Barros e Mendes (2003) investigaram o Contexto de Trabalho e as vivências de prazer e sofrimento no trabalho dos operários terceirizados de uma cooperativa do Distrito Federal, utilizando o modelo teórico-metodológico adotado por Ferreira e Mendes (2003), mediante a aplicação de entrevistas coletivas semi-estruturadas com dois grupos de cinco operários terceirizados cada um, totalizando dez participantes. Os resultados apontaram para um contexto de trabalho caracterizado por uma organização do trabalho rígida quanto à qualidade dos serviços, mas flexível em relação ao horário. As condições de trabalho foram consideradas satisfatórias e as relações de trabalho, amigáveis. A necessidade de sobrevivência e a satisfação no trabalho indicaram concomitantemente neutralização do sofrimento por meio das condições favoráveis do contexto de trabalho e da utilização das relações sociais de trabalho como estratégias mediadoras do sofrimento.

Silva e Mendes (2004) analisaram a relação entre o contexto de trabalho e os indicadores de prazer e sofrimento em 71 profissionais da área de gestão de pessoas de uma instituição financeira. Utilizaram-se do Inventário de Riscos de Adoecimento (ITRA), composto pela Escala de Condições, Organização e Relações de Trabalho (ECORT) e pela Escala de Indicadores de Prazer e Sofrimento no Trabalho (EIPST). O contexto de trabalho foi percebido moderadamente pelos participantes. O fator da ECORT com maior média foi organização do trabalho. Os resultados da EIPST indicaram vivências também moderadas de prazer e sofrimento. As vivências de prazer apresentaram maior média em relação às de sofrimento. O fator liberdade apresentou a maior média.

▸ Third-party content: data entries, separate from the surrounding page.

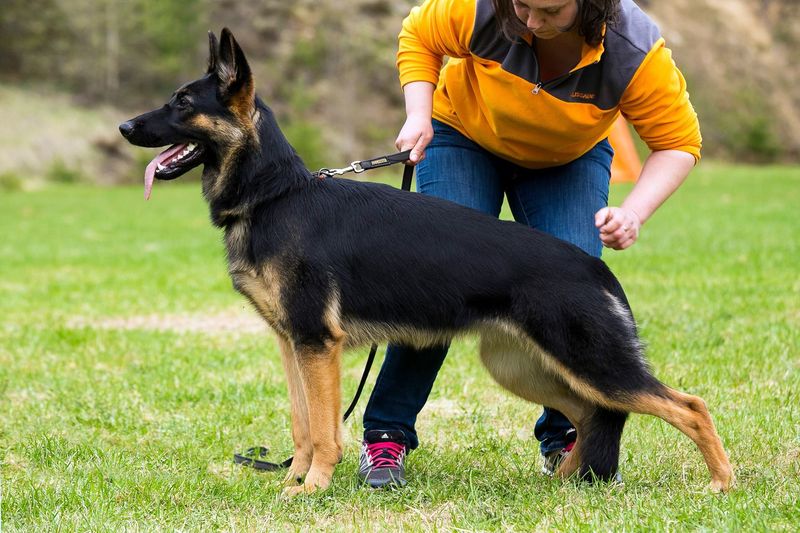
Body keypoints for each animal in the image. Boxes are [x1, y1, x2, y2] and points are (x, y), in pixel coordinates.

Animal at [115, 28, 736, 494]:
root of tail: (594, 266)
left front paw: (312, 488)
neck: (274, 194)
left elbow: (324, 431)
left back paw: (720, 483)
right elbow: (301, 424)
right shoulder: (293, 344)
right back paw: (563, 478)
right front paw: (292, 482)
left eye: (182, 103)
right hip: (520, 365)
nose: (123, 126)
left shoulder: (317, 345)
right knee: (589, 416)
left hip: (590, 363)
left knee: (689, 405)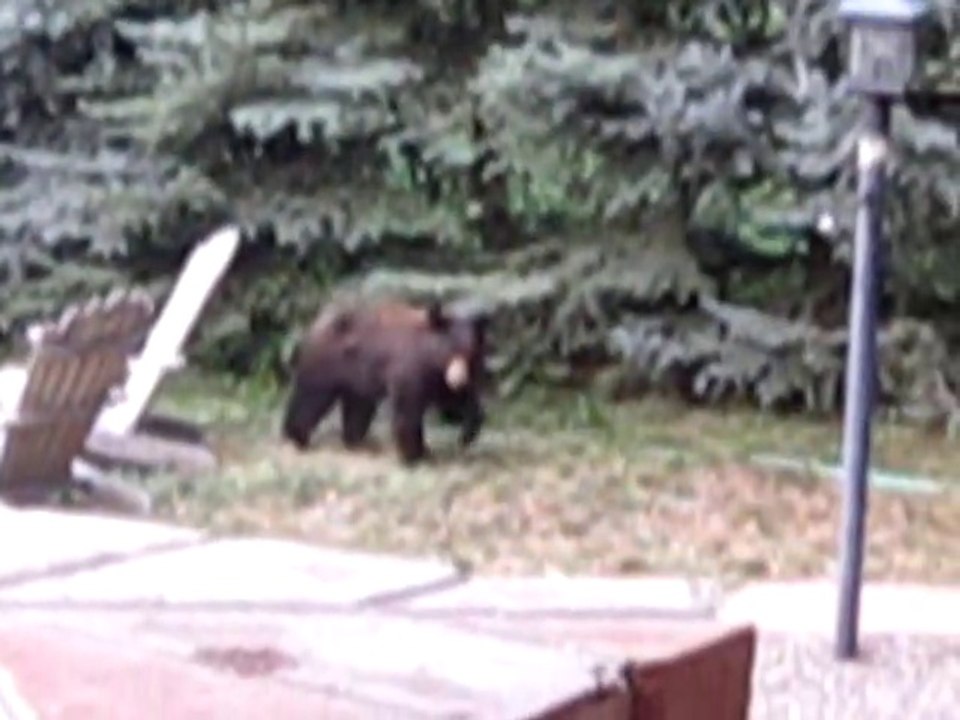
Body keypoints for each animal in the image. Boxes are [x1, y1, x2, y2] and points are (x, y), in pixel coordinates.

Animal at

A avaliação teórica e empírica das implicações de variáveis do contexto de trabalho nas vivências de prazer e sofrimento no trabalho apontou uma contradição entre vivência de prazer em um contexto insatisfatório. Os resultados mostram que os sujeitos adotavam como estratégias defensivas, a racionalização e a negação para evitar o sofrimento.

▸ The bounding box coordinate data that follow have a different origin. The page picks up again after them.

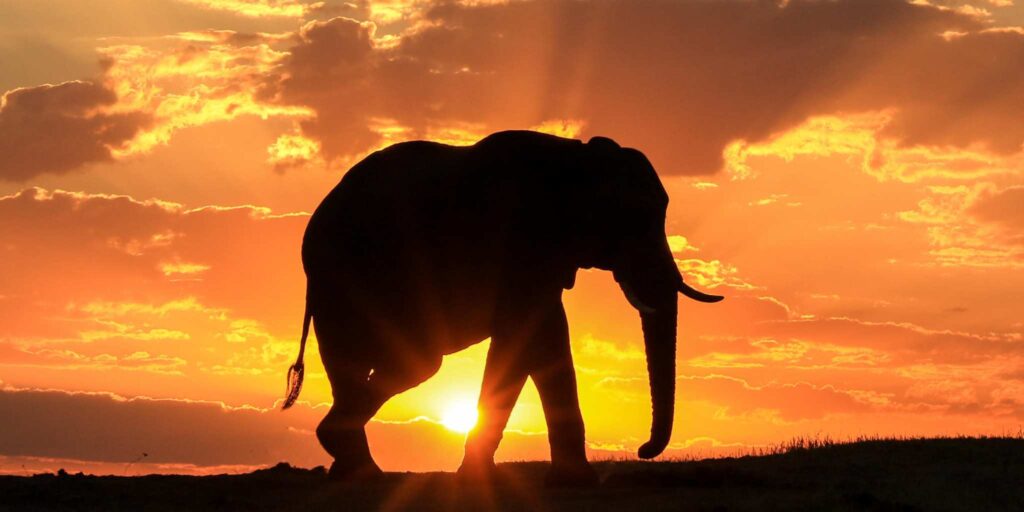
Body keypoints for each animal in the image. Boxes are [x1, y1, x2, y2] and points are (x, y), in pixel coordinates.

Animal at [282, 130, 722, 485]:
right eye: (637, 216)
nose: (643, 450)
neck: (577, 156)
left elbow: (546, 337)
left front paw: (571, 482)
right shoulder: (519, 242)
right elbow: (523, 337)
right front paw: (481, 478)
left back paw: (351, 467)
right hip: (347, 277)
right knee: (418, 362)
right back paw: (350, 458)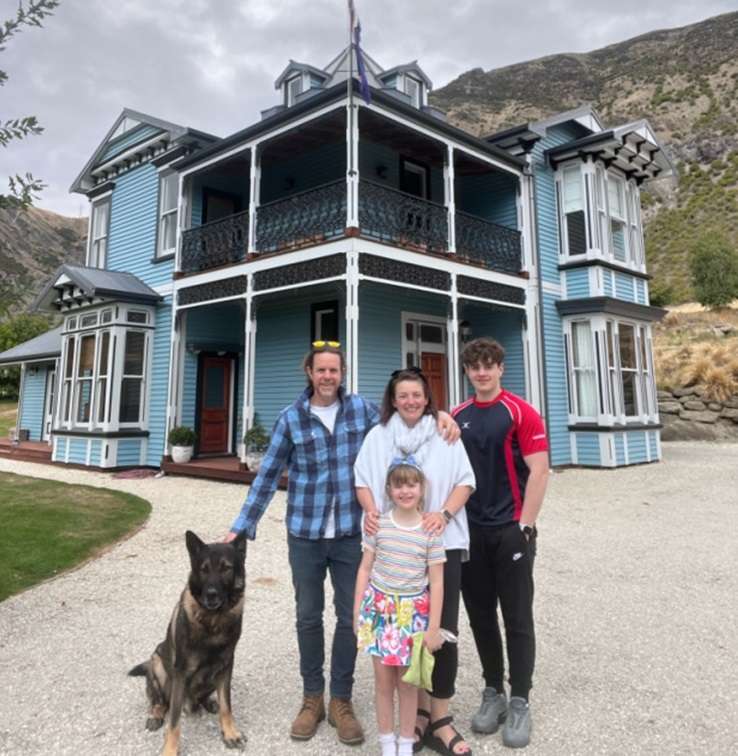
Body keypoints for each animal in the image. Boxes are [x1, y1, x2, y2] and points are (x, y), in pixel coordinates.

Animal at [129, 532, 247, 756]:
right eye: (204, 569)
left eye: (226, 568)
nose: (211, 594)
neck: (213, 621)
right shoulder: (180, 674)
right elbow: (174, 722)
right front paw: (170, 749)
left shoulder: (226, 666)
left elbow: (227, 706)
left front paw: (230, 732)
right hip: (157, 663)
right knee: (160, 701)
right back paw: (155, 714)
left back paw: (209, 702)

Silva, Campos e Mendes (2004), em pesquisa realizada com líderes religiosos neopentacostais e tradicionais, encontraram resultados que ratificaram a pesquisa anteriormente citada, concluindo que não existe diferença estatisticamente significativa entre a vivência de prazer-sofrimento e percepção do Contexto de Trabalho, ou seja, há

predominância de prazer em um contexto de trabalho insatisfatório, embora existissem diferenças de estruturas e concepções de trabalho totalmente diferentes, indicando que outras variáveis poderiam ter maior influência sobre as atividades.

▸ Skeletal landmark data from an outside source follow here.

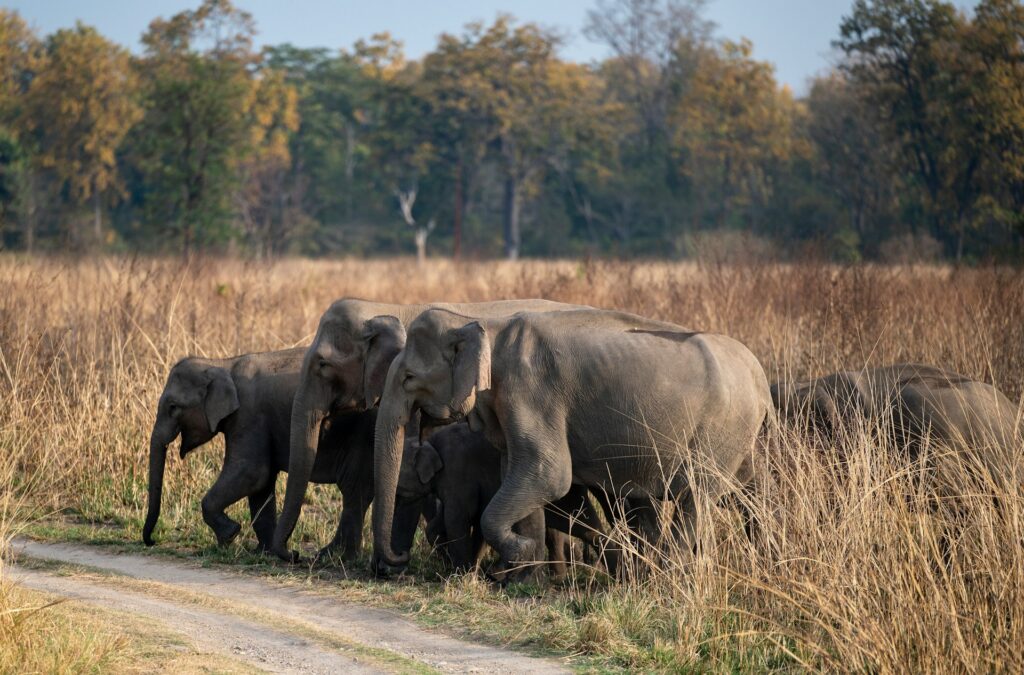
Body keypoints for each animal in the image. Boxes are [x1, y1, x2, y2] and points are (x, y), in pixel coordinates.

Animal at [143, 348, 422, 559]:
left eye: (173, 407)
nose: (151, 541)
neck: (222, 364)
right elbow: (261, 485)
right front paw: (263, 552)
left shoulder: (249, 416)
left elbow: (251, 473)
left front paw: (230, 535)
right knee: (357, 494)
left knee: (354, 491)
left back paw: (336, 557)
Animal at [396, 423, 616, 579]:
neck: (429, 441)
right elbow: (445, 521)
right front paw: (463, 566)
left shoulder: (457, 472)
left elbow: (457, 518)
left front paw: (461, 574)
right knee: (577, 523)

Analisando-se as recentes contribuições por meio de pesquisas que objetivaram verificar as inter-relações entre o Contexto de Trabalho e a Psicodinâmica, conclui-se que as vivências de prazer e sofrimento são enfrentadas mediante estratégias de mediação, que variam de acordo com o contexto de cada organização e da natureza do trabalho. Assim, as pesquisas confirmam que a atividade de trabalho, bem como as condições de trabalho favoráveis, constituíam-se como prognósticos para a predominância de vivências de prazer, ou ao contrário, quando percebidas como negativas, atuavam como prognósticos de sofrimento dos trabalhadores. Os pesquisadores concluíram ainda, que independentemente de perceberem o contexto como insatisfatório, os trabalhadores tendiam, de modo geral, depender da escolha das estratégias defensivas a serem utilizadas no Contexto de Trabalho, regulando as vivências de sofrimento a fim de manterem a integridade física, psíquica e social.

Com o intuito de atingir o objetivo proposto neste estudo, definiram-se na próxima seção, os elementos que compuseram e delinearam os procedimentos utilizados para a investigação das percepções dos trabalhadores da organização investigada, quanto aos pressupostos da atividade (contexto do trabalho), das vivências de prazer e sofrimento (organização do trabalho), bem como a identificação das estratégias de mediação utilizadas pelos trabalhadores, haja vista as especificidades das naturezas de trabalho investigadas.

Assim, fundamentado no referencial teórico exposto nesta e em seções anteriores, principalmente no que concerniu ao Contexto de Trabalho e à Psicodinâmica, o próximo capítulo trata da metodologia utilizada para a consecução da pesquisa.